Should I use a self-build broker?

This is down to personal preference however some lenders will only deal via a bridging loan broker, especially with FCA Regulated self-build loans.

You are able to source a lender yourself, however guidance from an experienced bridging broker can be valuable.

A good broker will know which lenders to approach and will have the experience to deal with your application from start to finish.

Some brokers charge broker fees and this should be considered. ABC Finance charge no broker fee for self-build bridging.

Read more – Bridging loan for a HMO or Bridging loans for barn conversions.

Self-build bridging FAQ’s

Here are some of the questions that we often receive.

Can I live on site during the build?

If this is an FCA regulated bridging loan, you are able to live at the address during the build. It’s quite common for applicants to live on the development site in a static home.

Living on site during the build gives you the added security that somebody is on site overnight.

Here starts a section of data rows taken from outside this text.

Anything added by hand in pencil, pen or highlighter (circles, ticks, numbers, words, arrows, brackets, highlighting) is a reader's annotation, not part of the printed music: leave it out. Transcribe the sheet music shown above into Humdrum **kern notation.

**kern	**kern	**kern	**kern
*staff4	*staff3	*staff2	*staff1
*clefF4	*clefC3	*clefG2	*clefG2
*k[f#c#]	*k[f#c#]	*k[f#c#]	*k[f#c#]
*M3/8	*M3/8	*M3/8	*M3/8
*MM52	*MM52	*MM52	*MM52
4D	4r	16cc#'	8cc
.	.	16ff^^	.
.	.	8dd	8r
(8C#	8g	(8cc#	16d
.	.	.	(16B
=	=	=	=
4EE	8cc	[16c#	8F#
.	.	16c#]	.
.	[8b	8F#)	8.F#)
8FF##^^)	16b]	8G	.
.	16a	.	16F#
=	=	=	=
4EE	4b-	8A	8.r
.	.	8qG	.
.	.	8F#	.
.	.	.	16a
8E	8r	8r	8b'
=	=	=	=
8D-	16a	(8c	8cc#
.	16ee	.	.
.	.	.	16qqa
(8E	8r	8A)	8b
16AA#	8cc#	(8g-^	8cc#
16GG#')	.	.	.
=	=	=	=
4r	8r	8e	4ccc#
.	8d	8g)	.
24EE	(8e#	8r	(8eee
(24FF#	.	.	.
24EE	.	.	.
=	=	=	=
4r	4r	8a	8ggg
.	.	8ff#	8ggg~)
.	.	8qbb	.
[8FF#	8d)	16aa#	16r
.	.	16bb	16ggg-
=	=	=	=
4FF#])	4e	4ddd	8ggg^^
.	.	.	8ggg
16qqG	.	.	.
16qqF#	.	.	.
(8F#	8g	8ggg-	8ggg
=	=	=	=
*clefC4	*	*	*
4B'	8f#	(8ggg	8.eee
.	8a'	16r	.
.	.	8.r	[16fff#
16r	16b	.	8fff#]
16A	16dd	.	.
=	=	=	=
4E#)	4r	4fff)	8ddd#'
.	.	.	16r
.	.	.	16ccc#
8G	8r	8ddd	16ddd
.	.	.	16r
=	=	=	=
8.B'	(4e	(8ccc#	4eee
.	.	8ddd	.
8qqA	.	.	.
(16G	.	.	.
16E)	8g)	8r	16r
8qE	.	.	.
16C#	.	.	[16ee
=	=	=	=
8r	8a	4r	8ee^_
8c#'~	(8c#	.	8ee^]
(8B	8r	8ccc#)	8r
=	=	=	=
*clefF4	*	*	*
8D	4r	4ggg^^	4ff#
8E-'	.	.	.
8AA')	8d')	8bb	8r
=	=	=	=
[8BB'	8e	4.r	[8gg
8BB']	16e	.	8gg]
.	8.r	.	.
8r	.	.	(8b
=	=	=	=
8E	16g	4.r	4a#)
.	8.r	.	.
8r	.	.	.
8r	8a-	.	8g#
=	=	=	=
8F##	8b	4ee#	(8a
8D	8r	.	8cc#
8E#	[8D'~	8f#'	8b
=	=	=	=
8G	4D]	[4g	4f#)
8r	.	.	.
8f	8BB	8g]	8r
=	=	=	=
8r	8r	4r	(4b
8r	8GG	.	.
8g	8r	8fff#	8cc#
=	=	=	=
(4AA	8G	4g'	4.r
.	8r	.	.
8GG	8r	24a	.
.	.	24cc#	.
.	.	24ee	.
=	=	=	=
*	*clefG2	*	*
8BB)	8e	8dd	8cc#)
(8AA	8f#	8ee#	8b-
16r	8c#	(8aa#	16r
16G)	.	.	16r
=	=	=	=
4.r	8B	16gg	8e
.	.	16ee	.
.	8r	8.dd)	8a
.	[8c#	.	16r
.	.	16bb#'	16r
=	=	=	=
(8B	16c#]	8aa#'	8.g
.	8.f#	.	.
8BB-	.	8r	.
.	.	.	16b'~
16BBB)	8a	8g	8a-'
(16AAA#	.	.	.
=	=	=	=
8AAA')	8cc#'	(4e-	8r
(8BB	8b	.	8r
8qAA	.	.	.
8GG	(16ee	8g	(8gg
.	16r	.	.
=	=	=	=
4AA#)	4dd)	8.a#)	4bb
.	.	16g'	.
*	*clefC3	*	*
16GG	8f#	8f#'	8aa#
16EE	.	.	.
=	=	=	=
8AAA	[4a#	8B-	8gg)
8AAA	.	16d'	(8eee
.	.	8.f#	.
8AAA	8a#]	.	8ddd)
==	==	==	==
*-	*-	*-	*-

Non-regulated self-build bridging loans do not permit you to live on site during, or after the build.

Do I need to pay stamp duty?

Stamp duty land tax (SDLT) is generally payable however, as its case-by-case, it’s best to obtain accurate information therefore professional advice should be sought.

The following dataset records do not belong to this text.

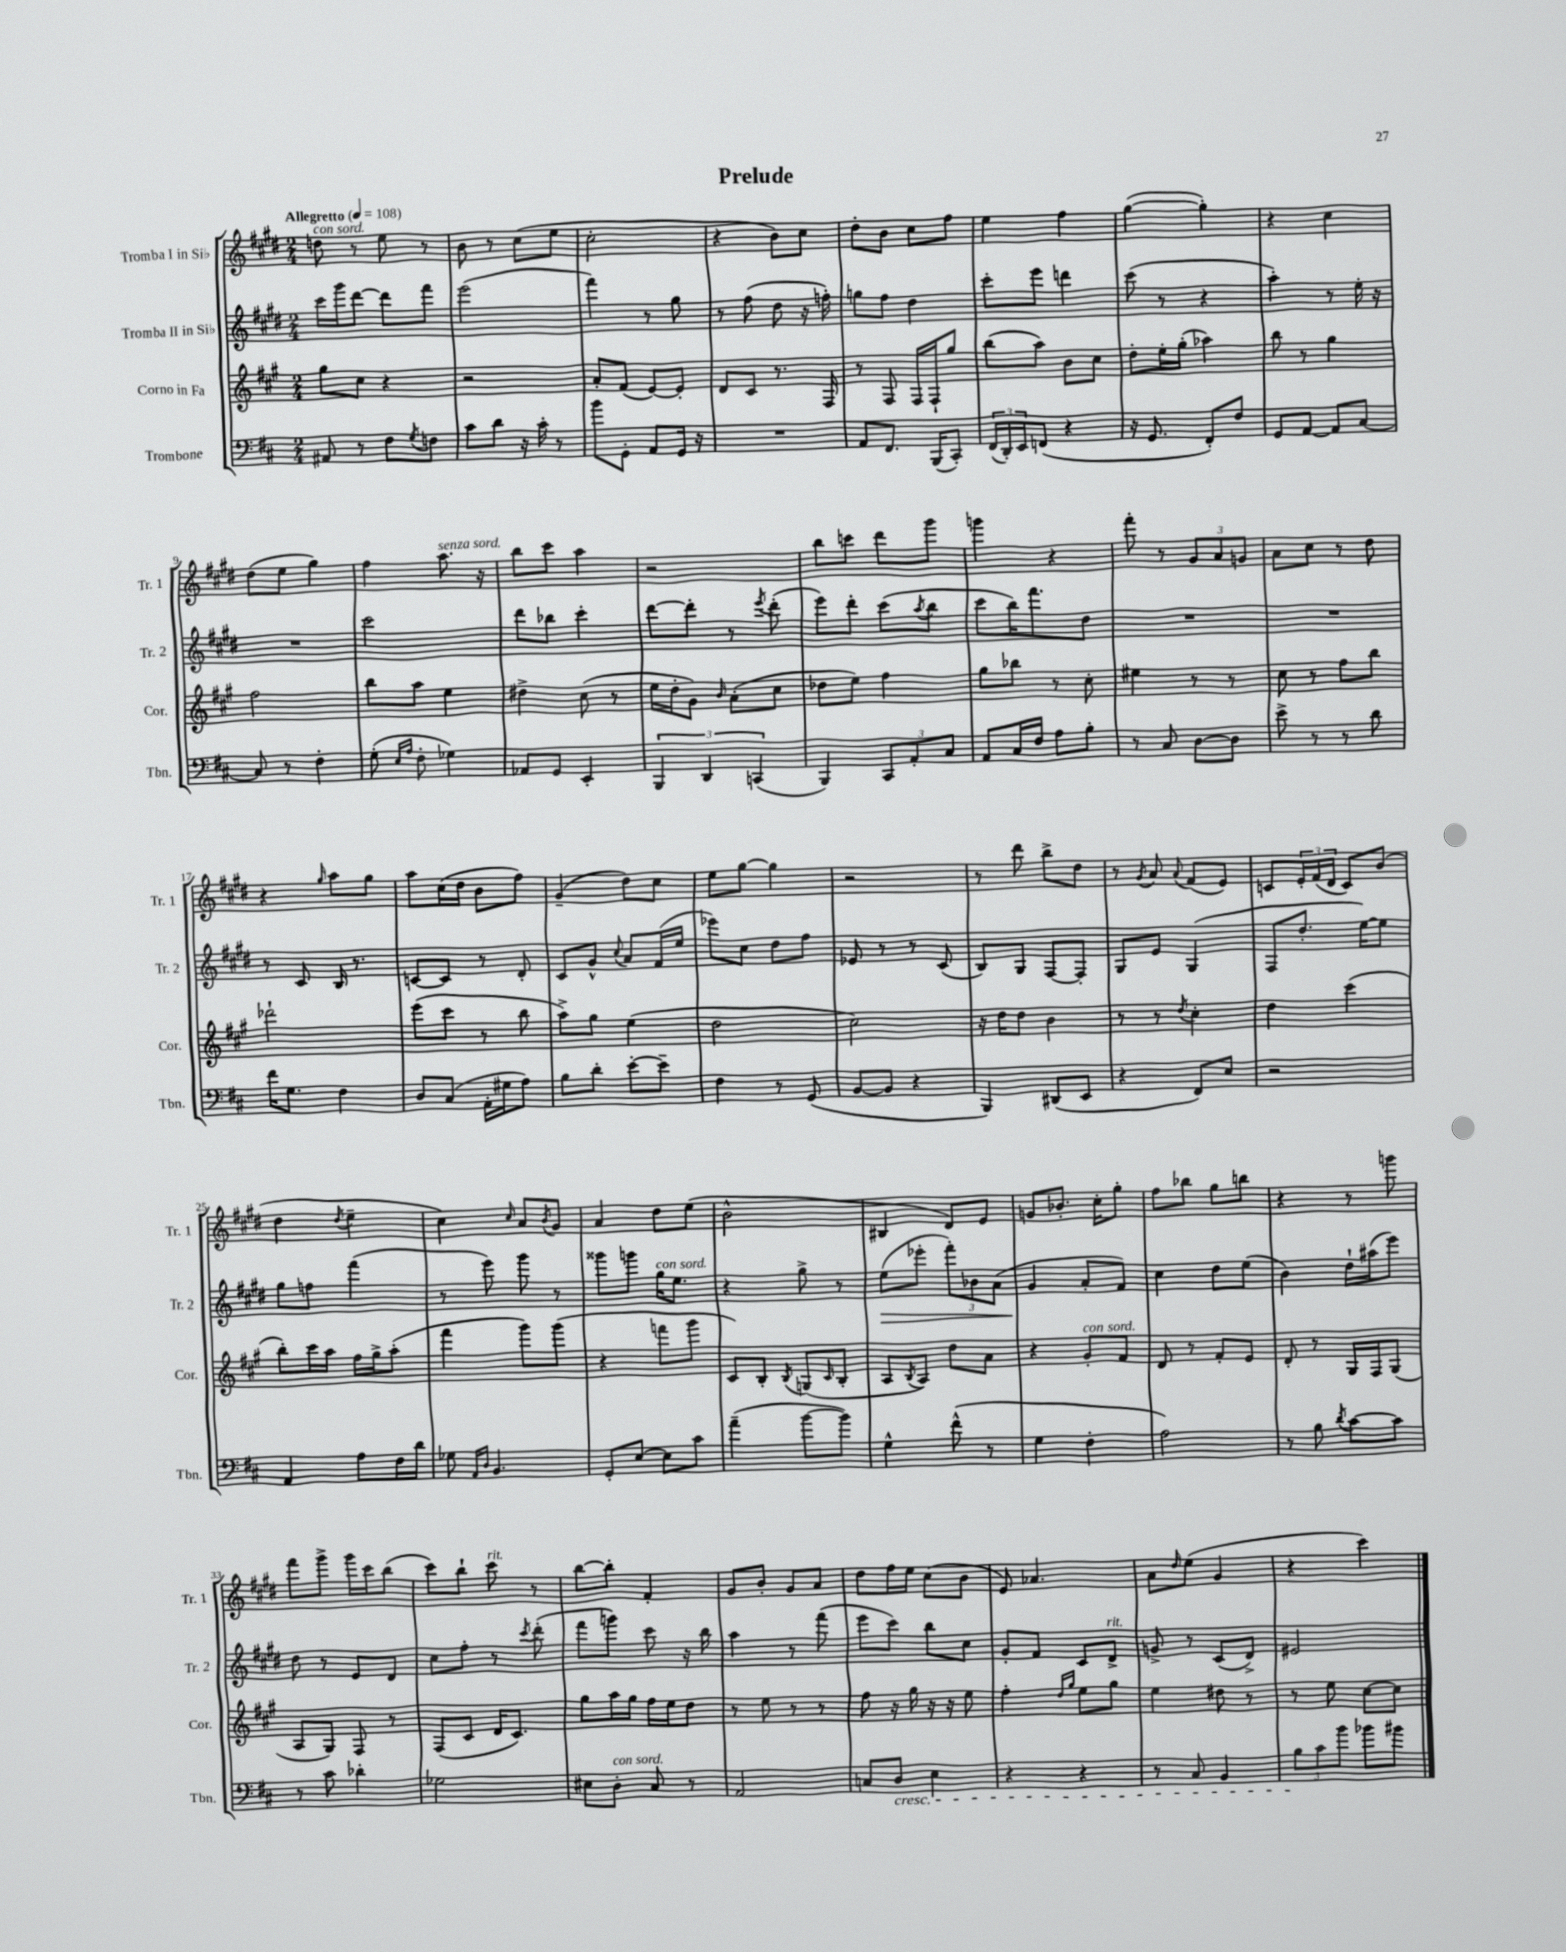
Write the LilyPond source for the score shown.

\header { title = "Prelude" }
<<
\new StaffGroup <<
\new Staff = "s0" \with { instrumentName = "Tromba I in Sib" shortInstrumentName = "Tr. 1" } {
    \clef treble \key e \major \numericTimeSignature \time 2/4 \tempo "Allegretto" 4 = 108
    d''8^\markup { \italic "con sord." } r8 e''8 r8 |
    b'8 r8 cis''8( e''8 |
    cis''2-. |
    r4 b'8) cis''8 |
    dis''8-. b'8 cis''8 fis''8 |
    e''4 fis''4 |
    gis''4~( gis''4-.) |
    r4 cis''4 |
    dis''8( e''8 gis''4) |
    fis''4 a''8.^\markup { \italic "senza sord." } r16 |
    b''8 cis'''8 a''4 |
    r2 |
    b''8 c'''8 dis'''8 gis'''8 |
    g'''4 r4 |
    fis'''8-. r8 \tuplet 3/2 { gis'8 a'8 g'8 } |
    a'8 cis''8 r8 dis''8 |
    r4 \grace { gis''16 } a''8 gis''8 |
    a''8 cis''16( dis''16 b'8 fis''8) |
    gis'4--( dis''8) cis''8 |
    e''8 gis''8~ gis''4 |
    r2 |
    r8 dis'''8 b''8-> dis''8 |
    r8 \acciaccatura { gis'8 } a'8 \appoggiatura { a'8 } fis'8( e'8) |
    c'8 \tuplet 3/2 { e'16-. fis'16( dis'16 } c'8) b'8( |
    dis''4 \acciaccatura { dis''8 } e''4-- |
    cis''4) \grace { cis''16 } a'8 \acciaccatura { b'8 } gis'8 |
    a'4 dis''8 e''8( |
    b'2-^ |
    bis4 dis'8) e'8 |
    g'8 bes'8.-. cis''16-. gis''8-. |
    fis''8 bes''8 gis''8 b''8 |
    r4 r8 g'''8 |
    fis'''8 gis'''8-> gis'''16 cis'''16 b''8( |
    cis'''8) b''8-! cis'''8^\markup { \italic "rit." } r8 |
    b''8~ b''8-. fis'4-. |
    gis'8 b'8-. gis'8 a'8 |
    dis''8 fis''16 e''16 cis''8( b'8 |
    e'8) aes'4. |
    a'8 \grace { dis''16 } e''8( gis'4 |
    r4 cis'''4) \bar "|." |
}
\new Staff = "s1" \with { instrumentName = "Tromba II in Sib" shortInstrumentName = "Tr. 2" } {
    \clef treble \key e \major \numericTimeSignature \time 2/4
    cis'''16 gis'''16 dis'''8~ dis'''8 fis'''8 |
    e'''2( |
    fis'''4) r8 gis''8 |
    r8 fis''8( dis''8 r16 f''16-.) |
    g''8 fis''8 dis''4 |
    cis'''8-. e'''8 d'''4 |
    cis'''8( r8 r4 |
    a''4-.) r8 e''16-. r16 |
    R2 |
    cis'''2 |
    dis'''8 bes''8 cis'''4-. |
    dis'''8~ dis'''8-. r8 \acciaccatura { e'''8 } dis'''8-.( |
    e'''8) dis'''8-. cis'''8( \acciaccatura { a''8 } b''8 |
    cis'''8 b''16) fis'''8. dis''8 |
    R2 |
    R2 |
    r8 cis'8 b16 r8. |
    c'8~ c'8 r8 dis'8-. |
    cis'8 gis'8-^ \appoggiatura { cis''8 } a'8 fis'16( e''16 |
    ees'''8) cis''8 dis''8 fis''8 |
    ees'8 r8 r8 cis'8( |
    b8) gis8 fis8~ fis8-. |
    gis8 e'8 gis4( |
    fis8 dis''8.-. e''16~) e''8 |
    gis''8 f''8 fis'''4( |
    r8 e'''8) gis'''8 r8 |
    gisis'''8 g'''8 gis''16^\markup { \italic "con sord." } e''8. |
    r4 gis''8-> r8 |
    e''8\>( ees'''8-. \tuplet 3/2 { fis'''8-.) bes'8 a'8( } |
    gis'4\! a'8-. fis'8) |
    cis''4 dis''8 e''8( |
    b'4) dis''16-! ais''16( e'''8) |
    dis''8 r8 e'8 dis'8 |
    cis''8 fis''8-. r8 \acciaccatura { cis'''8 } dis'''8-.( |
    fis'''8 g'''8) cis'''8 r16 b''16 |
    a''4 r8 fis'''8( |
    e'''8 cis'''8) b''8 cis''8 |
    gis'8-. fis'8 cis'8 dis'8->^\markup { \italic "rit." } |
    g'8-> r8 cis'8( dis'8->) |
    eis'2 \bar "|." |
}
\new Staff = "s2" \with { instrumentName = "Corno in Fa" shortInstrumentName = "Cor." } {
    \clef treble \key a \major \numericTimeSignature \time 2/4
    gis''8 cis''8 r4 |
    r2 |
    a'8-. fis'8( e'8~) e'8-. |
    d'8 cis'8 r8. fis16 |
    r8 fis8 fis16 fis16-! gis''8 |
    b''8( a''8) b'8 cis''8 |
    d''8-. e''16-. gis''16-.( aes''4) |
    b''8 r8 gis''4 |
    fis''2 |
    b''8 a''8 e''4 |
    dis''4-> cis''8( r8 |
    e''16 d''16-. gis'8) \grace { b'16 } a'8-.( cis''8 |
    des''8 e''8) fis''4 |
    gis''8 bes''8 r8 cis''8-. |
    eis''4 r8 r8 |
    cis''8 r8 fis''8 b''8 |
    des'''2-! |
    e'''8( cis'''8 r8 b''8 |
    a''8->) gis''8 e''4( |
    d''2 |
    cis''2) |
    r16 d''16 d''8 b'4 |
    r8 r8 \acciaccatura { d''8 } cis''4-. |
    d''4 cis'''4( |
    b''8-.) cis'''16 a''16 fis''16 gis''16-> a''8-.( |
    fis'''4 gis'''8) gis'''8( |
    r4 f'''8 gis'''8 |
    cis'8) b8-. \acciaccatura { b8 } g8( \grace { cis'16 } b8-. |
    a8 \acciaccatura { b8 } a8) d''8 a'8 |
    r4 gis'8-.^\markup { \italic "con sord." } fis'8 |
    d'8 r8 fis'8-. e'8 |
    d'8-. r8 gis16 fis16 gis8( |
    a8 gis8) fis8 r8 |
    fis8( cis'8 d'16 cis'8.) |
    gis''8 a''16 gis''16 fis''16 e''16 d''8 |
    r8 e''8 r8 r8 |
    fis''8 r16 gis''16 r16 r16 e''8 |
    fis''4-. \grace { d''16 gis''16 } e''8 gis''8 |
    e''4 dis''8 r8 |
    r8 e''8 cis''8~ cis''8 \bar "|." |
}
\new Staff = "s3" \with { instrumentName = "Trombone" shortInstrumentName = "Tbn." } {
    \clef bass \key d \major \numericTimeSignature \time 2/4
    ais,8 r8 fis8 \acciaccatura { g8 } f8 |
    cis'8 d'8 r16 cis'16-. r8 |
    b'8 g,8-. a,8 g,16 r16 |
    R2 |
    a,8 fis,8. b,,16( cis,8-.) |
    \tuplet 3/2 { fis,16( d,16-.) e,16 } f,8( r4 |
    r16 g,8. fis,8-.) fis8 |
    g,8 a,8~ a,8 cis8~ |
    cis8 r8 fis4-. |
    g8-.( \grace { e16 a16 } fis8-. ges4) |
    aes,8 g,8 e,4-. |
    \tuplet 3/2 { b,,4 d,4 c,4( } |
    b,,4) \tuplet 3/2 { cis,8 a,8-. cis8 } |
    a,8 cis16 fis16 a8 b8-. |
    r8 cis8 d8~ d8 |
    e'8-> r8 r8 d'8 |
    fis'16 g8. fis4 |
    d8 cis8( a,16-. gis16 a8) |
    b8 d'8-. e'8~-. e'8-- |
    fis4 r8 g,8( |
    b,8~ b,8 r4 |
    b,,4) dis,8( e,8 |
    r4 fis,8) e8 |
    r2 |
    a,4 a8 fis16 d'16 |
    ges8 \grace { a,16 d16 } b,4. |
    g,8-. e8~ e8 cis'8 |
    a'4--( b'8~ b'8) |
    g4-^ fis'8-^( r8 |
    g4 fis4-. |
    a2) |
    r8 b8 \acciaccatura { d'8 } cis'8~ cis'8 |
    r8 cis'8 des'4-. |
    ges2 |
    eis8 d8-.^\markup { \italic "con sord." } cis8 r8 |
    a,2 |
    c8 d8\cresc e4 |
    r4 r4 |
    r8 cis8 b,4 |
    \tuplet 3/2 { b8\! cis'8 b'8 } bes'8 bis'8 \bar "|." |
}
>>
>>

Some property developments may be subject to relief or exemption, it’s worth checking this upfront as these costs could impact profitability.

How long can I borrow the money for?

12 months is the maximum term allowed with FCA Regulated self-build loans. This means that the build must be complete and loan repaid within the 12 month period.

The valuer will look at your month-by-month schedule of works and costs, along with their own research, to determine whether this is possible.

Non-regulated self-build bridging loans can be arranged over periods of up to 24 months. In some cases, terms of up to 36 months are available however this is uncommon.

Do I need planning permission?

Yes, full planning permission is required for self-build bridging. If the site doesn’t have the benefit of full planning permission, you can look at planning gain finance.

Once full planning is approved, you can then switch the loan or apply elsewhere for the self-build loan.

When looking at property conversion projects, in some cases permitted development rights apply and is accepted by lenders.

Can first time developers apply?

The simple answer is yes. We are able to offer self-build bridging loans to both first time and experienced developers alike.

Lenders may ask for additional information such as the details of the team you are using for the build and also your asset & liability position to cover any shortfalls later on should they arise.

Will I qualify if I have bad credit?

Yes, most self-build bridging loan funders allow some form of adverse credit.

You should mention this upfront to ensure the right lender is dealing with your application.

How do I repay a self-build bridging loan?

There are various ways to repay self-build bridging finance.

When the project is complete and all relevant warranties and building control sign off is in place, the property can be sold. Much like a standard mortgage, when the property is sold the loan is repaid.

You could of course keep the property and refinance onto a mortgage. This exit route should be assessed upfront to ensure it’s possible.

If you are to live in the property, you must ensure that you are able to borrow enough on a mortgage to cover the total loan balance, including fees and interest, otherwise known as the gross loan amount.

If you own other assets, these can be sold to repay the loan. Lenders will also accept exit’s via inheritance and pensions etc.

Both brokers and lenders will look to establish your exit strategy upfront.

Do I need a new-build warranty and building control sign off?

You should seek expert advice here however, in most cases, both a new-build warranty and building control sign off will likely be required.

For conversion projects, a professional consultants certificate (PCC) will likely be needed.

This is something that should be sorted out at the beginning of the process to avoid issues later on down the line, especially if looking to sell the property.

If the required warranties and sign-off isn’t in place, it will likely mean that the property is not mortgageable.